Joy is a large part of the Buddhist teaching. In fact, it is one of the Seven Factors of Enlightenment (the others being mindfulness, investigation, energy, joy, tranquility, concentration, and equanimity). I’ve learned these factors are also a sequence: mindfulness leads to investigation, which leads to energy, which leads to joy, which stabilizes the mind in concentration, which creates equanimity, in which the truth can be seen. Without joy, there would be no motivation to practice.

It should be noted that the First Noble truth is not “There is suffering and suffering is bad.” It is simply the bare existence of suffering. In fact, if we can live according to the opening lines of the Xin Xin Ming, and accept life as it comes without picking and choosing, then this may be the whole of the path. There is suffering. Not, there is suffering which leads to a whole host of other actions. Just this, just “there is suffering.”

The poor reaction to this statement is to think that suffering is bad and we need to get rid of it. This is an unbalanced approach. The Tao is about harmony of yin and yang, not the promotion of one at the expense of the other. The Tao takes from the full and gives to the empty. When something rises to its peak, it begins to wane. This is the natural ebb and flow of the universe. Yet, still, we think we need to create a one-sided life that is full of joy and without pain.
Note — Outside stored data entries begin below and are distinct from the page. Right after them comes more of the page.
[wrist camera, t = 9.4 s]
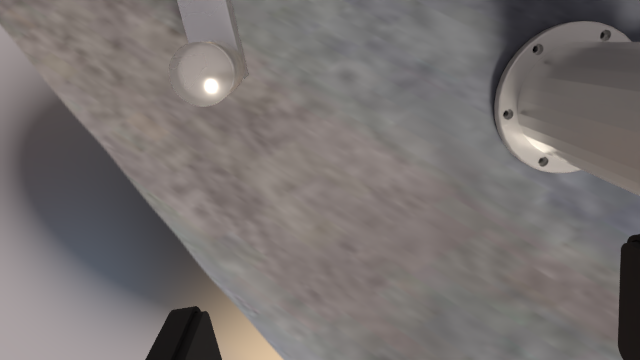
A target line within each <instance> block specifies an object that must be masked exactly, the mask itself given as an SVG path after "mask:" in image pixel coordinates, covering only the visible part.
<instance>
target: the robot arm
mask: <svg viewBox="0 0 640 360" xmlns="http://www.w3.org/2000/svg"><path fill="white" fill-rule="evenodd" d="M600 35H601V36H600ZM533 47H535V51H534V52H533ZM494 110H495V121H496V126H497V130H498V133H499V135H500V137H501V139H502V141H503V143H504V144H505V146H506V147H507V148H508V150H509V151H510V152H511V153H512V154H513V155H514V156H515V157H516V158H518V159H519V160H520V161H522V162H524V163H525V164H527V165H529V166H531V167H533V168H535V169H538V170H541V171H545V172H551V173H569V172H574V171H579V170H584V171H586V172H588V173H590V174H592V175H595V176H597V177H599V178H601V179H603V180H606V181H608V182H610V183H612V184H614V185H616V186H619V187H621V188H623V189H625V190H627V191H630V192H632V193H634V194H636V195H638V196H640V42H632V41H631V40H630V39H629V38H628V37H627V36H626V35H625V34H624V33H622V32H620V31H619V30H617V29H616V28H614V27H612V26H609V25H606V24H603V23H600V22H591V21H576V22H569V23H564V24H559V25H556V26H553V27H551V28H549V29H546V30H544V31H542V32H540V33H539V34H537V35H536V36H534V37H533V38H531V39H530V40H529V41H528V42H526V43H525V44H524V45H523V46H522V47H521V48H520V49H519V50H518V51H517V52H516V54H515V55H514V56H513V57H512V59H511V60H510V61H509V63H508V65H507V66H506V68H505V70H504V72H503V74H502V76H501V78H500V81H499V84H498V87H497V90H496V97H495V103H494ZM505 110H506V114H505V115H504V116H503V113H504V112H505ZM539 159H540V161H539ZM618 348H619V352H620V354H621V356H622V358H623V360H640V234H638V235H632V236H631V237H629V239H628V241H627V243H625V244H623V246H622V247H621V264H620V295H619V327H618ZM145 360H222V358H221V355H220V351H219V348H218V344H217V341H216V337H215V334H214V330H213V327H212V323H211V320H210V317H209V314H208V312H206V311H204V312H201V311H200V309H199V308H198V307H197V306H195V307H188V308H182V309H176V310H172V311H171V312H170V313H169V315H168V317H167V319H166V321H165V323H164V325H163V327H162V329H161V331H160V332H159V334H158V336H157V338H156V340H155V342H154V344H153V346H152V348H151V350H150V352H149V354H148V356H147V358H146V359H145Z"/></svg>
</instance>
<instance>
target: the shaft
mask: <svg viewBox="0 0 640 360" xmlns="http://www.w3.org/2000/svg"><path fill="white" fill-rule="evenodd" d="M177 2H178V6H179V10H180V13H181V17H182V21H183V24H184V28H185V31H186V35H187V39H188V42H189V44H186V45H184V46H182V47H181V48H180V49H179V50H177V52H176V53H175V54H174V56H173V57H172V59H171V62H170V65H169V78H170V82H171V85H172V87H173V89H174V90H175V92H176V93H177V94H178V96H179V97H180V98H182V99H183V100H184V101H186V102H188V103H189V104H192V105H195V106H201V107H205V106H211V105H214V104H217V103H218V102H220V101H221V100H223V99H224V98H225V97H226V96H227V95H229V94H230V93H231V92H232V91H233V90H235V89H236V88H237V87H238V86H239V85H240V83H241V82H242V80H243V79H245V78H246V77H247V76H248V75H249V73H248V69H247V65H246V60H245V56H244V52H243V48H242V44H241V40H240V36H239V32H238V27H237V23H236V19H235V15H234V11H233V7H232V3H231V0H177Z"/></svg>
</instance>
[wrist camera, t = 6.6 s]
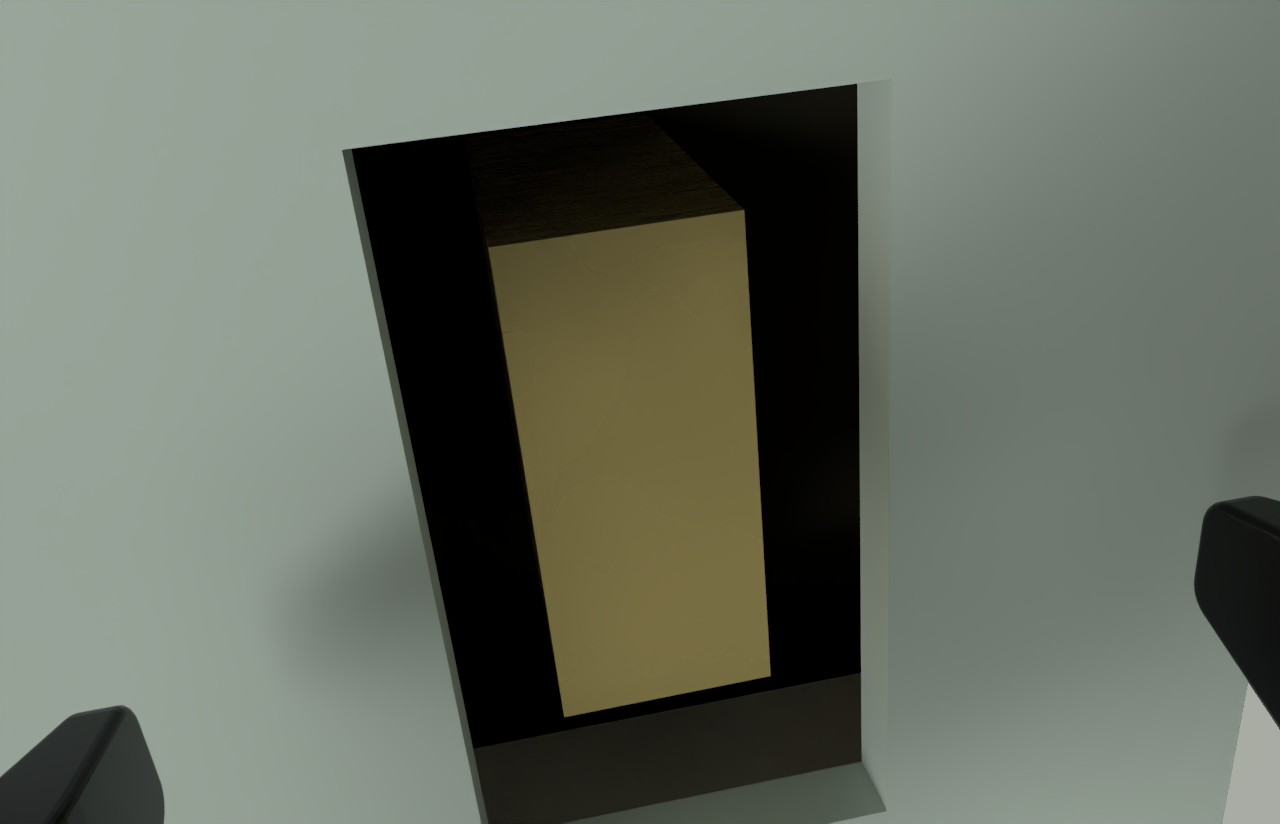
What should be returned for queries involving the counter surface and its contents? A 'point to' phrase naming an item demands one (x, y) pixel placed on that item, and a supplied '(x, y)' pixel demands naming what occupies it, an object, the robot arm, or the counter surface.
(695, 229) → the wood grain tall block
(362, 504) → the box
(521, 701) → the counter surface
Yet joy and pain define each other.

The Second Noble Truth then traces the origin of suffering, to tanha, or craving. Again, keeping the Tao in mind, we do not eliminate craving by craving joy. This just creates more craving, and sets into motion the whole wheel of life and death. Instead, we are encouraged to eliminate craving by eliminating craving.

One way to do this is through radical acceptance, which brings us back to the first line in the Xin Xin Ming: Arriving at the Great Way is not difficult, if only there are no preferences. If we are able to accept everything as it is, then there is no craving. No craving, no suffering.

In my mind, this is the smile of Lao Zi. By accepting the vinegar of life for what it is, he can smile.